- Mahaffey during the release of Breakfast with Girls, 1999.
- Born: Michael Darren Mahaffey January 21, 1967 Kingsport, Tennessee
- Died: May 25, 2005 (aged 38) Murfreesboro, Tennessee
- Occupation: Musician
- Years active: 1984–2005
- Spouse: Jessica Welsh Mahaffey
- Relatives: Matt Mahaffey (brother)
- Musical career
- Genres: Alternative rock; pop rock; heavy metal;
- Instruments: Vocals; guitar; percussion;
- Labels: Spongebath; Zoo; DreamWorks; Epic;
- Formerly of: Blackfish; Self; Toyz;

= Mike Mahaffey =

American guitarist (1967–2005)

Michael Darren Mahaffey (January 21, 1967 – May 25, 2005) was an American musician from Kingsport, Tennessee, and a founding member of the American pop rock band Self prior to his death. Before founding Self, he played in several bands, the most successful of which was the Southern Rock band Blackfish. He played lead guitar in the band, but contributed little to the songwriting.

Mahaffey died in his sleep in 2005, and several tribute shows were held in his honor. Mahaffey's band Self went into indefinite hiatus after his death; reuniting in 2014 for the EP Super Fake Nice.

== Early life ==
Mahaffey grew up and was raised in Kingsport, Tennessee, by his parents Donald Martin Mahaffey and Diane Greene Mahaffey.

When he was thirteen years old, Mahaffey picked up the guitar, and began playing with his younger brother Matt at venues. When he was older, his parents had relocated to Murfreesboro. Mahaffey had begun playing with a multitude of local bands around the area, including the band Toyz. Sometime later, he had joined the band Blackfish and began touring around the southern U.S.

== Career ==
=== Blackfish ===
Mahaffey joined the band Blackfish in early 1991, which had originally been the band “the Unknown” prior to 1990, after signing with Epic Records in 1991; the label forced them to change their name. The band settled on the name “Blackfish” and added Mahaffey to their roster. Mahaffey played rhythmic, acoustic, and lead guitars in the band; along with proving backing vocals and the E-bow.

Blackfish released one major-label self-titled album in 1992 before disbanding. The other members of Blackfish were Steve Ballard (guitar & vocals), Chris Reublin (bass guitar) and Andy Howard (drums).

=== Self ===
According to his brother Matt, Mike called him after his band Blackfish broke up; asking if he needed him for anything, Matt asked him to come back to Murfreesboro to collaborate on a project he was making, this resulted in the studio album Subliminal Plastic Motives (1995), released under the name Self.
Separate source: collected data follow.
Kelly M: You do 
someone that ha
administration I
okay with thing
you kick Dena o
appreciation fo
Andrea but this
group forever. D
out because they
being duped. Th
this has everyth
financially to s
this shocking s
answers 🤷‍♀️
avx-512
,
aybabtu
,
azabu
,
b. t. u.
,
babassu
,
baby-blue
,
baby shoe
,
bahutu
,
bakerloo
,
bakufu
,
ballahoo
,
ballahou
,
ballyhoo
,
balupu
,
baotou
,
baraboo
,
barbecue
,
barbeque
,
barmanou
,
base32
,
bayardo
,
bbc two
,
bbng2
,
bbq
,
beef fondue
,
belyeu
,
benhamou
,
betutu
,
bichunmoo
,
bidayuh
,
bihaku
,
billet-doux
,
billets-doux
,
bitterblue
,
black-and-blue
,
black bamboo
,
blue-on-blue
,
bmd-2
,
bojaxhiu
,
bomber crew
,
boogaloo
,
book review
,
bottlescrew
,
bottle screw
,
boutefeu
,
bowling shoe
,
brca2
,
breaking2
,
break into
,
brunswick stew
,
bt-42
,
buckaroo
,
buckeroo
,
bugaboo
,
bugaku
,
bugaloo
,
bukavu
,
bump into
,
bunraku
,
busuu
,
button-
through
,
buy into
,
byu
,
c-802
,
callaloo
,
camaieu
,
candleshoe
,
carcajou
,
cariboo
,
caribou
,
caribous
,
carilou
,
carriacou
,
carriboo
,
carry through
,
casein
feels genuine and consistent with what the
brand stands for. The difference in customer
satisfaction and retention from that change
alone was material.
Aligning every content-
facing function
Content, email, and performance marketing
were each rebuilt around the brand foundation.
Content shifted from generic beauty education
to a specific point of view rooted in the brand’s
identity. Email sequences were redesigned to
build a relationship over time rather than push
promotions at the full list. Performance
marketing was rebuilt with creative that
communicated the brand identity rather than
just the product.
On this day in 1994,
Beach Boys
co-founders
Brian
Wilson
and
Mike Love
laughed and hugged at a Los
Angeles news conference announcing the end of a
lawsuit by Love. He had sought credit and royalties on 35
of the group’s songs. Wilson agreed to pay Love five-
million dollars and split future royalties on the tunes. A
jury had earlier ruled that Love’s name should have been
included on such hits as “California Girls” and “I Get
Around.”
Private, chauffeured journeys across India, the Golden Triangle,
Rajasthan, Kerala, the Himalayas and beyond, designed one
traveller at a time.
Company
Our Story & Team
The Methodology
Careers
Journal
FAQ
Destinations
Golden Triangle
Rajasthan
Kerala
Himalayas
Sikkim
Together with his brother, Self-released two major-label albums and various independent and Internet-only albums. He played lead guitar, keyboards, and bass for the band on various occasions.

After Mahaffey brought musical toys home for his children, Matt was inspired to buy multiple electronic toys on eBay to create the album Gizmodgery (2000) Mahaffey's last released work before his death was ”While the Gangsters Sleep” for Porno, Mint & Grime (2005), contributing backing vocals. Although Mahaffey had contributed to the album Ornament & Crime (2017) in 2003, the sale of DreamWorks Records to Universal Music Group and eventual dissolution of the label left the album indefinitely unreleased.

== Death and legacy ==
Mahaffey died in his sleep of unknown causes on May 25, 2005, his funeral being held a week later. Several tribute shows in his honor were held at the Exit/In in Nashville, Tennessee, with proceeds going towards a college education fund for his children. The first show featured Spongebath alumni the Katies, Fluid Ounces, and the Features, and took place on August 19, 2005. A second show on September 10, 2005, was headlined by a reunited version of Self and also featured the Privates and SJ and the Props. A third show on December 3, 2005, featured John Cowan and various musicians close to Mahaffey. In addition, wristbands were made available for purchase and bore one of his favorite phrases, "It's all good."

=== Annual tribute ===
A group of his friends had continued the tradition started with the December 3, 2005, fundraiser. The Annual Mike Mahaffey Tribute Show was held every first Saturday after Thanksgiving in Johnson City, Tennessee, at Capone's (formerly known as Gatsby's). All proceeds from these shows went to an education fund for his children. The final show was held in 2016.